### Directions
Return exactly and only these lines: the first of the listing through the one containing "(210, 146) // -> (272, 125) none".

### Input material
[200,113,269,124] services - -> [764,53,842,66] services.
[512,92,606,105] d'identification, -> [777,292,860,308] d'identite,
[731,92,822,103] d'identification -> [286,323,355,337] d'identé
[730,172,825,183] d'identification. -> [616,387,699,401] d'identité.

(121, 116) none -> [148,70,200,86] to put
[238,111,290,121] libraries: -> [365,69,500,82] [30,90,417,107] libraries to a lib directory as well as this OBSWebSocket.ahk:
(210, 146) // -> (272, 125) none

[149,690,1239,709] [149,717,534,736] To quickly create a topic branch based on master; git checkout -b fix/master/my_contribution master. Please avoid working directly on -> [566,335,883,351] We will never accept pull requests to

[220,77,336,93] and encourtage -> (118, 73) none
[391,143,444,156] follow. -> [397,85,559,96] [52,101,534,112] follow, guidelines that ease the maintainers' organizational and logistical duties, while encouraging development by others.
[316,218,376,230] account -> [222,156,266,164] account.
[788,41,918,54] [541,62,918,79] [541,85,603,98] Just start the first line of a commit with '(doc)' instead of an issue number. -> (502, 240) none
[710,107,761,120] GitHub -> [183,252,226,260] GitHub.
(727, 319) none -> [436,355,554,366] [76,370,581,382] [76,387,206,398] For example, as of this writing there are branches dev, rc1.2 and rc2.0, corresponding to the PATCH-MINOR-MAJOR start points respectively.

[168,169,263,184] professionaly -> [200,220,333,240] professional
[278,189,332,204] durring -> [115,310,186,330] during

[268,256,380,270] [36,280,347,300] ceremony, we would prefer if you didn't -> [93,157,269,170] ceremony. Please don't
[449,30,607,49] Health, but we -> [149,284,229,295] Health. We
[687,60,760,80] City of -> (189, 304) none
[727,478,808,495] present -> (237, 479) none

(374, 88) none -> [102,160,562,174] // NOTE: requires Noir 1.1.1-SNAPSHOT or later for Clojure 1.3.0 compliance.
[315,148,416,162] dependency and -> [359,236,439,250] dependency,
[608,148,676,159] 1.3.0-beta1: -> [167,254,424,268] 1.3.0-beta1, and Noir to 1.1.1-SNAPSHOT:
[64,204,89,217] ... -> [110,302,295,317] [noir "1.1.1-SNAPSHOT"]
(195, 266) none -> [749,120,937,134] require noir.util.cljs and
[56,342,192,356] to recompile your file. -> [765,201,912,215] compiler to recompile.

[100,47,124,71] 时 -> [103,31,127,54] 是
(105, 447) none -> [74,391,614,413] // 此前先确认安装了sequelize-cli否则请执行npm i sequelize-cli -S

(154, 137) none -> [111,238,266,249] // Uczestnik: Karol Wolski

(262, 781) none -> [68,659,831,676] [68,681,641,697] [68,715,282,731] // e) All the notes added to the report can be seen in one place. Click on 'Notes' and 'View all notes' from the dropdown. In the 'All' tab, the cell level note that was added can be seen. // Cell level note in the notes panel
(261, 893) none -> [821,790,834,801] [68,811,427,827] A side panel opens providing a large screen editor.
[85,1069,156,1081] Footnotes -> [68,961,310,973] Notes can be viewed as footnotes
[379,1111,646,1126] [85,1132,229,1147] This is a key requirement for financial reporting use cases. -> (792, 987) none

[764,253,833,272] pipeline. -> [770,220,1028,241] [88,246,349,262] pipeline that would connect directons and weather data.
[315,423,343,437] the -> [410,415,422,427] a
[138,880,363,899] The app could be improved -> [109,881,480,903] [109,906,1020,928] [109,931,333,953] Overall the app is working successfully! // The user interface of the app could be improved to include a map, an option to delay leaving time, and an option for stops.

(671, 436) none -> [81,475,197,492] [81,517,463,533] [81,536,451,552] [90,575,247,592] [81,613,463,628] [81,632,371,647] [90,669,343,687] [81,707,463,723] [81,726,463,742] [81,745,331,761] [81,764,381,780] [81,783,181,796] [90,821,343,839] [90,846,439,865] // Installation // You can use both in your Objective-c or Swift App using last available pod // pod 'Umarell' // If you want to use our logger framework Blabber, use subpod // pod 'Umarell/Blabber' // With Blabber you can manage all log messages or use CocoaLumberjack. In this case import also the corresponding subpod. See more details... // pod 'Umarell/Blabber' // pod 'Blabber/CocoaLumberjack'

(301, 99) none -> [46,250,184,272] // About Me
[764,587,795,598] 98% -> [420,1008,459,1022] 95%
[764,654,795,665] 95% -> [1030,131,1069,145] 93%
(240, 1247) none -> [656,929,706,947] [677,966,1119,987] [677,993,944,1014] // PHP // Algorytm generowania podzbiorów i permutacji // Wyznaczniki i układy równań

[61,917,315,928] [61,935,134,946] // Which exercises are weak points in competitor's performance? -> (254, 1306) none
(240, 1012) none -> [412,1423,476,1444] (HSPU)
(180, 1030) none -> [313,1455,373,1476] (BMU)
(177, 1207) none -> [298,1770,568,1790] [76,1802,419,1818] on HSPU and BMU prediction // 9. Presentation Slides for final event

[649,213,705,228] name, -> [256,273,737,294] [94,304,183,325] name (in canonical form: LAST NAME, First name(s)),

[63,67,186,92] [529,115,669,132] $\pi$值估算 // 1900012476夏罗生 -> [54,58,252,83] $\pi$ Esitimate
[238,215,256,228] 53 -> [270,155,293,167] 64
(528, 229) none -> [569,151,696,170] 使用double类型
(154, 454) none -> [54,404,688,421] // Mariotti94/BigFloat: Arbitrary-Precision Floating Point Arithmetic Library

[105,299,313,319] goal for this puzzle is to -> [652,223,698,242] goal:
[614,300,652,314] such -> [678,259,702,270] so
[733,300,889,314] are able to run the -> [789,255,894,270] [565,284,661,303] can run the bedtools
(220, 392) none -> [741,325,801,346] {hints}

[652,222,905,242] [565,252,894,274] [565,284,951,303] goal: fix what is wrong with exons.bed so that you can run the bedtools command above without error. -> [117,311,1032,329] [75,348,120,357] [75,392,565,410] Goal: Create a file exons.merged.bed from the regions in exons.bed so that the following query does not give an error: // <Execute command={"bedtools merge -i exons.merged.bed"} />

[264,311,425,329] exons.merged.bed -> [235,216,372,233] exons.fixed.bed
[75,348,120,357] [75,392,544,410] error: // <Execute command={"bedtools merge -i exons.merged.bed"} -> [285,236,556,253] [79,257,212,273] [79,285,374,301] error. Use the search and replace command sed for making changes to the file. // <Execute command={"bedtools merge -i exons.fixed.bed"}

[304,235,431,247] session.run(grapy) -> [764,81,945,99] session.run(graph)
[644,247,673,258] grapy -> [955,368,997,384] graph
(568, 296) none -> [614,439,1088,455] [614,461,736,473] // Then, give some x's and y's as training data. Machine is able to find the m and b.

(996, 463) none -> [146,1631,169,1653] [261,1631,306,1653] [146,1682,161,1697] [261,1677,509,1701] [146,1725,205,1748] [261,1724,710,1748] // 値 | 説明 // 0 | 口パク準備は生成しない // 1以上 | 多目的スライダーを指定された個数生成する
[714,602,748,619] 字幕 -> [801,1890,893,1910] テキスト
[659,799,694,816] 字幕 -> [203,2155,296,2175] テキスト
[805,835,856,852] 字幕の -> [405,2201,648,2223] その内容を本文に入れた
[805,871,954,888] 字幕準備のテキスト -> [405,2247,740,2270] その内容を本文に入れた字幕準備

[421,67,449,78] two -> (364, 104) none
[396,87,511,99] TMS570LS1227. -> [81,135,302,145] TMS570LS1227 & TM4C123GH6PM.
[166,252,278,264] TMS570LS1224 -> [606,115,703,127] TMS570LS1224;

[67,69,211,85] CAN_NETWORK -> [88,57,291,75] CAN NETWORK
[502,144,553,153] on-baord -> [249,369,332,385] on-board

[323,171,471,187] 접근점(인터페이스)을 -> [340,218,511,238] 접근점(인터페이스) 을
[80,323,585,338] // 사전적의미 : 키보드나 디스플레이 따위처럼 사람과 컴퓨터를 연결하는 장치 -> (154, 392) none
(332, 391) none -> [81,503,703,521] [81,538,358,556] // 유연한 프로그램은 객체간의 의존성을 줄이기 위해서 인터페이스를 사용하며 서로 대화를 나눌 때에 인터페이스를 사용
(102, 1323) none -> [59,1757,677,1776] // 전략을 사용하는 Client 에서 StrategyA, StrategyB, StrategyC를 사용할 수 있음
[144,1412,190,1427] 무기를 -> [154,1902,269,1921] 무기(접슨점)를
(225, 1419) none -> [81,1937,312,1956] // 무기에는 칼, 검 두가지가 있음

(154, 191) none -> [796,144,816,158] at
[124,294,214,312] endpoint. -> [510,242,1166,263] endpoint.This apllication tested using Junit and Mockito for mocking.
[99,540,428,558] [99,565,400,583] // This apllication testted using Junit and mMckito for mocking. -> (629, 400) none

### Result
[200,113,269,124] services - -> [764,53,842,66] services.
[512,92,606,105] d'identification, -> [777,292,860,308] d'identite,
[731,92,822,103] d'identification -> [286,323,355,337] d'identé
[730,172,825,183] d'identification. -> [616,387,699,401] d'identité.

(121, 116) none -> [148,70,200,86] to put
[238,111,290,121] libraries: -> [365,69,500,82] [30,90,417,107] libraries to a lib directory as well as this OBSWebSocket.ahk:
(210, 146) // -> (272, 125) none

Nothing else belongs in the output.